Mittelbare Täterschaft
Eine mittelbare Täterschaft liegt vor, wenn jemand die Tat durch einen anderen begeht, d. h. dass er bei der Tatausführung einen Tatmittler in Gestalt eines menschlichen Werkzeugs für sich handeln lässt. Dies setzt voraus, dass (1) T einen objektiven Verursachungsbeitrag gesetzt hat, das (2) Werkzeug einen Strafbarkeitsmangel aufweist und (3) der Hintermann eine überlegene Wissens- oder Wollensherrschaft aufweist.
Fahrlässigkeit: Aufbau
(1) Eintritt Erfolg, (2) Kausale Handlung, (3) Objektive Sorgfaltspflichtverletzung, (4) Objektive Vorhersehbarkeit und Vermeidbarkeit, (5) Objektive Zurechnung: (5.1) Pflichtwidrigkeitszusammenhang, (5.2) Schutzzweck der Norm, (5.3) Eigenverantwortliche Selbstgefährdung, (6) Schuld: Subjektive Fahrlässigkeit
Unterlassen Aufbau
(1) Eintritt Erfolg, (2) Nichtvornahme der gebotenen Handlung, (3) Physisch-reale Möglichkeit der Erfolgsabwendung, (4) Hypothetische Kausalität, (5) Garantenstellung, (6) Entsprechungsklausel § 13 Abs. 1 a.

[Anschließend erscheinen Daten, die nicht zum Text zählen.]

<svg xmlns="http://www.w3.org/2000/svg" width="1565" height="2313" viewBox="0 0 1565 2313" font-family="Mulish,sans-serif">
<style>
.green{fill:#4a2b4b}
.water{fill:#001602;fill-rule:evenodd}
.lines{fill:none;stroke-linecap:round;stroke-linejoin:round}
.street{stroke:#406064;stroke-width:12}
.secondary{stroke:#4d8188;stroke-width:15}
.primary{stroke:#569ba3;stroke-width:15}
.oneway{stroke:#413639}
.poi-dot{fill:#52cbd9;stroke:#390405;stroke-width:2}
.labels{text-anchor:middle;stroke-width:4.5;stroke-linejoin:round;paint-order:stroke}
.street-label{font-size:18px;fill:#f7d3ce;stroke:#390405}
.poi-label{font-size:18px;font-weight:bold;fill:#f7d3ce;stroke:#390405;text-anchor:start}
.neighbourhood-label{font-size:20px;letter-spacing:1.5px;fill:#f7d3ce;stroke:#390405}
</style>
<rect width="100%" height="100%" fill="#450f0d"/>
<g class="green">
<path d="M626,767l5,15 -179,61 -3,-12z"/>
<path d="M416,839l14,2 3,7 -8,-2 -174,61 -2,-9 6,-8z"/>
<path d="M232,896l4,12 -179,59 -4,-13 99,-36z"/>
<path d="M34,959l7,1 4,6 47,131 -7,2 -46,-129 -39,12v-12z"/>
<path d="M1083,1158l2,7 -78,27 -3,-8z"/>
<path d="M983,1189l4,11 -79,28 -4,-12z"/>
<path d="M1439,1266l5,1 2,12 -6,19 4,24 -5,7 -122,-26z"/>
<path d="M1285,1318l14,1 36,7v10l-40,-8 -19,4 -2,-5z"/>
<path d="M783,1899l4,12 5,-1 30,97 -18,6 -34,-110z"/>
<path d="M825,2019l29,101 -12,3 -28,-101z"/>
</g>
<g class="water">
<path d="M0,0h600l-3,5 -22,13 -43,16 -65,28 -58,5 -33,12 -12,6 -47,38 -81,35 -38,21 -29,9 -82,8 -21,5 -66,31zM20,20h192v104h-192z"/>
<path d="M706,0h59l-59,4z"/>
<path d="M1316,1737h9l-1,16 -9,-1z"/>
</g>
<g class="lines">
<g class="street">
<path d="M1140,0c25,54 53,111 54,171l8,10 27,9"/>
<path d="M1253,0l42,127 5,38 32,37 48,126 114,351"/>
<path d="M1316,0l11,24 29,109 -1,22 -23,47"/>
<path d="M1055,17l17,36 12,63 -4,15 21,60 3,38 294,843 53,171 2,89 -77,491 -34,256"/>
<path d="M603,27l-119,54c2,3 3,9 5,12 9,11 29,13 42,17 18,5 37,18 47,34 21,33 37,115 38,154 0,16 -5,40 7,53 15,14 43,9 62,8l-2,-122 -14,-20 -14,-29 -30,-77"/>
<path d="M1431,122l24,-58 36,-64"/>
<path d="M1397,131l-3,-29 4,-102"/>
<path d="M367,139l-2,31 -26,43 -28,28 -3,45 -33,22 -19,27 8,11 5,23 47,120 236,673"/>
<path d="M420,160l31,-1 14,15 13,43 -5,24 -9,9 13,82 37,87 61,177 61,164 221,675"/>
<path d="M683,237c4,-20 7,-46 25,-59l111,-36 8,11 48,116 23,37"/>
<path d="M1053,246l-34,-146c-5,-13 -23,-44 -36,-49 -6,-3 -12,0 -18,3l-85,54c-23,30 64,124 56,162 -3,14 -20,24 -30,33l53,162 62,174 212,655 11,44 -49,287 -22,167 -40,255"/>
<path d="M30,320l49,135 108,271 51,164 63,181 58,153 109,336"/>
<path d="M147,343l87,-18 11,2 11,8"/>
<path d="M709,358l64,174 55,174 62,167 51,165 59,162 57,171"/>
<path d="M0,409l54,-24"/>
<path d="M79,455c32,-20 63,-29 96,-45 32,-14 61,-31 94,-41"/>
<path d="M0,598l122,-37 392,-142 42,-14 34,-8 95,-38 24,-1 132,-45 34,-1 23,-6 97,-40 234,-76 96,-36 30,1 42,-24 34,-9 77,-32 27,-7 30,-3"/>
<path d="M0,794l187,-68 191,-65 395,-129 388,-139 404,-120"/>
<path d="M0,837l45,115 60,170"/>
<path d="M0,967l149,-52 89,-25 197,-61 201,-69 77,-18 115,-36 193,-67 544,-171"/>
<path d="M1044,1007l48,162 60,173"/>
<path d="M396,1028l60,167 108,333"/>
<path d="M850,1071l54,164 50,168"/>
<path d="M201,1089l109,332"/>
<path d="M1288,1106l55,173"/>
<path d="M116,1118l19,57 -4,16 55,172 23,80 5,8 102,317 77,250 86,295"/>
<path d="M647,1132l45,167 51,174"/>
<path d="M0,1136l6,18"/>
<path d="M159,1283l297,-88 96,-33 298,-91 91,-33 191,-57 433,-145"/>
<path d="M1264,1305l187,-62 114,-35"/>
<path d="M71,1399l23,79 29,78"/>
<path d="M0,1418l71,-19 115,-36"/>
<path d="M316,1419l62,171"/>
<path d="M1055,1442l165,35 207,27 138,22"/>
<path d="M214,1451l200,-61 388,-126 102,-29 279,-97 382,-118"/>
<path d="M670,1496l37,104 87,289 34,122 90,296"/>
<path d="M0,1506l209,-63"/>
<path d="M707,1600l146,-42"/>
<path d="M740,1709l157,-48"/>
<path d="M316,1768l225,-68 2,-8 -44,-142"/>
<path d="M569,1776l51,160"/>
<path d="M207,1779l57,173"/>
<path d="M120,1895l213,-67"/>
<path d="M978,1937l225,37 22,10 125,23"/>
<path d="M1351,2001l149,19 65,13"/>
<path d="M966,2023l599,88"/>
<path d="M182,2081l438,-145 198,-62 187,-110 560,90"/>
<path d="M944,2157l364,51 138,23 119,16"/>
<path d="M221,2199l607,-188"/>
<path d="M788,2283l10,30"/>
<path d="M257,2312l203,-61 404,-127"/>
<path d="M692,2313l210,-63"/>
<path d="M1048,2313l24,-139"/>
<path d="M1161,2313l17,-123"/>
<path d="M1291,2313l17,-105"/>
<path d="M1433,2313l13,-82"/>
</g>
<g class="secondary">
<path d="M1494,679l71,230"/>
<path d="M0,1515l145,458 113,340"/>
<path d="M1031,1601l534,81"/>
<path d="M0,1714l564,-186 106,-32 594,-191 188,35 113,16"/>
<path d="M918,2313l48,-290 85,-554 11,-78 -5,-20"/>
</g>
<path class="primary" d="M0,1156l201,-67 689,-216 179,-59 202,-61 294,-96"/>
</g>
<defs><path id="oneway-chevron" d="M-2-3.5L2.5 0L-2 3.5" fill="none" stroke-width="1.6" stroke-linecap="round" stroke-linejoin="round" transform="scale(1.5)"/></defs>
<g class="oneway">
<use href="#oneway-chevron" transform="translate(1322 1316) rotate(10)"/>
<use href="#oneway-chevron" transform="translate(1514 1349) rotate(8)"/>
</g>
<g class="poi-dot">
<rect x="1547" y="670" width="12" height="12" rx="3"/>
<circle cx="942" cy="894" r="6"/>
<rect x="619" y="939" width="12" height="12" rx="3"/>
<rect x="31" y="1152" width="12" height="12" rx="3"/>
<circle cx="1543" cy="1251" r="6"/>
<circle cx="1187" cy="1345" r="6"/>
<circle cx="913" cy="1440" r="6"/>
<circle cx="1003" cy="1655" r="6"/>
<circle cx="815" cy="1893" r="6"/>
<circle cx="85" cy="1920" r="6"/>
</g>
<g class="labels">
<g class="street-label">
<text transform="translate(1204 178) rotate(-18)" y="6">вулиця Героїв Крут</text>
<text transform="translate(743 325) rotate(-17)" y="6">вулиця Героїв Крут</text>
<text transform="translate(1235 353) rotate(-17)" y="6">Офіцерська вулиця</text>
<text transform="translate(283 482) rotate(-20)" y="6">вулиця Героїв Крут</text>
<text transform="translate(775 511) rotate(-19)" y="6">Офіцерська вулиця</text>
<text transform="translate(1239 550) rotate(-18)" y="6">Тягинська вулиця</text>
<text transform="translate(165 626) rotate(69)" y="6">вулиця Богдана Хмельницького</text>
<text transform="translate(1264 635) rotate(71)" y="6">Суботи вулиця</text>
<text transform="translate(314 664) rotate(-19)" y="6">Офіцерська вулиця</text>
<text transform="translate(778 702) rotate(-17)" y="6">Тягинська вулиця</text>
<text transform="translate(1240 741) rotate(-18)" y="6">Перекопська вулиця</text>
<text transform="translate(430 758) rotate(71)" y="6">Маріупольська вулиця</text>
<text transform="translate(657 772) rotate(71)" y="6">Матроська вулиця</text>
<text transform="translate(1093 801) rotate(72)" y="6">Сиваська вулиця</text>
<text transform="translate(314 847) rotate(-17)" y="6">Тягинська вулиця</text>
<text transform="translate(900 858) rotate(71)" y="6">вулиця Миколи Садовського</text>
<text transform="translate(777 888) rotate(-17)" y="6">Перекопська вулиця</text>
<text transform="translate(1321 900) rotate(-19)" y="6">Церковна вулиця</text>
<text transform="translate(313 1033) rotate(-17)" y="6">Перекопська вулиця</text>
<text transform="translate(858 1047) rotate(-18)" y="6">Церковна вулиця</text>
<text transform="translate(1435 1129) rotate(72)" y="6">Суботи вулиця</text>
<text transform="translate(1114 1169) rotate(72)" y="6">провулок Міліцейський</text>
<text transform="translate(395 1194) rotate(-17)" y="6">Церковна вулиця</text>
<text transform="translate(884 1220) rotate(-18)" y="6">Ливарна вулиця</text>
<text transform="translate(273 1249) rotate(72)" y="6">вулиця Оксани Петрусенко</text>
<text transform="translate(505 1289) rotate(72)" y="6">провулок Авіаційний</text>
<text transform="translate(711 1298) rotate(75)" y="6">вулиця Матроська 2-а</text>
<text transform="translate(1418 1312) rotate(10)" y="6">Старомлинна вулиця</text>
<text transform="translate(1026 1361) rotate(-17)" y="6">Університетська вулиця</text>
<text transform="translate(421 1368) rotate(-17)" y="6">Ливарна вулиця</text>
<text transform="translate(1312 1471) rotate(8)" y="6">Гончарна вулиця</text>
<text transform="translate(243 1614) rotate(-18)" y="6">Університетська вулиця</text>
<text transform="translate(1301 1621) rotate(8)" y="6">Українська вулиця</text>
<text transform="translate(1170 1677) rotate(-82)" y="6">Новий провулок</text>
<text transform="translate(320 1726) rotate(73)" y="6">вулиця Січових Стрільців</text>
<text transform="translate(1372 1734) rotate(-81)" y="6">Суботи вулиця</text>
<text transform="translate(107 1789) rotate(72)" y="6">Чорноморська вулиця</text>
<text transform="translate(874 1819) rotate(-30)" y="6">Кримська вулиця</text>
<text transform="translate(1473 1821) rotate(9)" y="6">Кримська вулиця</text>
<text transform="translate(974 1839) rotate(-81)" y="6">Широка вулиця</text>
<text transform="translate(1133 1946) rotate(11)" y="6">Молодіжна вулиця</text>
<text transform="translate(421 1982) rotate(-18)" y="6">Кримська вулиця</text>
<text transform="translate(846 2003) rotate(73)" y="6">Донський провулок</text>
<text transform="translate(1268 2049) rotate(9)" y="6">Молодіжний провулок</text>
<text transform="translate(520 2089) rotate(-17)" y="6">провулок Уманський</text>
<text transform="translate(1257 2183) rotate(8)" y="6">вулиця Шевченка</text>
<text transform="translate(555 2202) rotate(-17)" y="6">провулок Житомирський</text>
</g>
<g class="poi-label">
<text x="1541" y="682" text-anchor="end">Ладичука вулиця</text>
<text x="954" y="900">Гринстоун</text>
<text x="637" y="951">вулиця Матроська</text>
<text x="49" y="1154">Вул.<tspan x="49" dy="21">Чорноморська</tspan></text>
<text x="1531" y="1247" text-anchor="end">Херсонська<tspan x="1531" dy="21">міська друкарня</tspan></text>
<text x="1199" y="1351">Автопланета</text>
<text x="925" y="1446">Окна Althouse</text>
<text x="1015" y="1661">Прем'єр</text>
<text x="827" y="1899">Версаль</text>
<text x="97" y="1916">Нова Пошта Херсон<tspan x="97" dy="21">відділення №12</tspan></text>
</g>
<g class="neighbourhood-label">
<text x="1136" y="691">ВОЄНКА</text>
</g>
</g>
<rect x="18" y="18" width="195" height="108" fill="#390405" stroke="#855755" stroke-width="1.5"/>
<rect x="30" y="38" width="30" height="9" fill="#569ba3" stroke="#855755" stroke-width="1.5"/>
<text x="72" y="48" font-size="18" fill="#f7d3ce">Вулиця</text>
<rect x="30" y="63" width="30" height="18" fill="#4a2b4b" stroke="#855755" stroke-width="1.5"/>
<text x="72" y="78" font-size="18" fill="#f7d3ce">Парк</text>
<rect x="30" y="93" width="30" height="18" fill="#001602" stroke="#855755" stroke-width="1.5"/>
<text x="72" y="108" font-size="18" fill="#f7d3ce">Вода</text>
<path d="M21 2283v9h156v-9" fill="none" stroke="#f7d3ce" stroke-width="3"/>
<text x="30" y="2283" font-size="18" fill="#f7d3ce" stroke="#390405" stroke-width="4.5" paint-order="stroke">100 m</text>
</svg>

E. StGB
Unmittelbares Ansetzen beim Versuch durch Unterlassen
Konkrete Gefährdung wie bei Begehungsdelikt. Ein unmittelbares Ansetzen liegt vor, wenn sich aus der Sicht des Täters die Gefahr für das Rechtsgut so sehr verdichtet hat, dass es bei weiterer Untätigkeit ohne wesentliche Zwischenschritte zu einer konkreten Gefährdung des Rechtsguts kommen wird (beste Rettungschance verstreichen lassen).